Adult lifespan can diminish as a result of continuous intake of TF, ETG, and EGCg under normal condition without excessive lipid intake. This finding is contrary to previous reports on the administration of BTE [16] and epicatechin [49]. Well-known factors that alter lifespan modulators include diet restriction and sirtuin activation [10], [50], but mutation in insulin/insulin-like signaling (IIS)-related genes also results in an altered lifespan [51]. Functional analysis of IIS-related genes indicates that inner fat storage and metabolism are regulated by IIS, contributing to lifespan extension [52], [53]. The ligands of IIS, which are insulin-like peptides, may also contribute to the determination of lifespan by regulating lipid metabolism [54]. More direct examples of lifespan-affecting factors include the improved starvation resistance and lifespan extension caused by the mutation of the lipid metabolism-related gene brummer [55] and lifespan extension due to the overexpression of the fly homologs of apolipoprotein D (ApoD) and Glial Lazarillo (GLaz) [56]. These reports illustrate the close relationship between lipid metabolism and lifespan, and indicate a direct correlation between the volume of accumulated body fat and lifespan.
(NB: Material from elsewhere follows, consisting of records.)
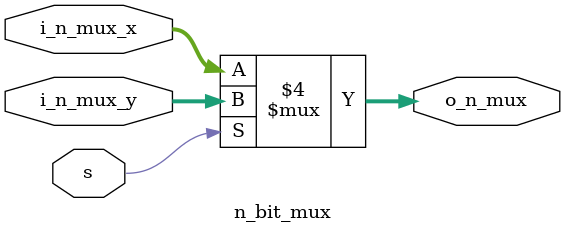
<source format=v>
module n_bit_mux #(
    parameter N = 32
) (
    input s, input [N -1 :0] i_n_mux_x, input [N-1:0] i_n_mux_y, output reg [N-1:0] o_n_mux
);

    always @(*) begin
        
        if(!s)
            o_n_mux = i_n_mux_x;
        else
            o_n_mux = i_n_mux_y;
    end
    
endmodule

</source>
As shown in Fig. 2, Fig. 3, TF, ETG, and EGCg seemingly suppress lipid accumulation in the fat body by regulating the expression of lipid metabolism-related genes. Taken together, it seems that continuous intake of TF, ETG, and EGCg's has shortened the adult lifespan by strongly suppressing fat accumulation, leading to the exhaustion of stored caloric energy. This provides yet another indication that TF, ETG, and EGCg are powerful suppressors of fat accumulation.

Conclusion

Our study demonstrated that Drosophila is an ideal tool for assessing the bioactivities of tea polyphenols. Combining past knowledge and the findings from this study, we suggest that although tea polyphenols may have various biological activities, such as antioxidant activity and suppression of fat accumulation, it is possible to selectively enhance their desired beneficial effects by altering their combination and concentration. Drosophila provides us with various possibilities for genetic analysis such as mutation and gene expression control by the GAL4/UAS system. We plan to continue our investigation by using Drosophila to elucidate which genes and metabolic pathways are influenced by tea polyphenols. Until now, few studies had explored the bioactivity of ETG. Ours is the first to report the fat accumulation-suppressing effect of ETG in Drosophila larval fat body, which was even more effective than that of TF or EGCg. Experiments using more complex animal species such as mouse and clinical trials have yet to prove that these tea polyphenols are effective in humans and that tea can be called a functional food.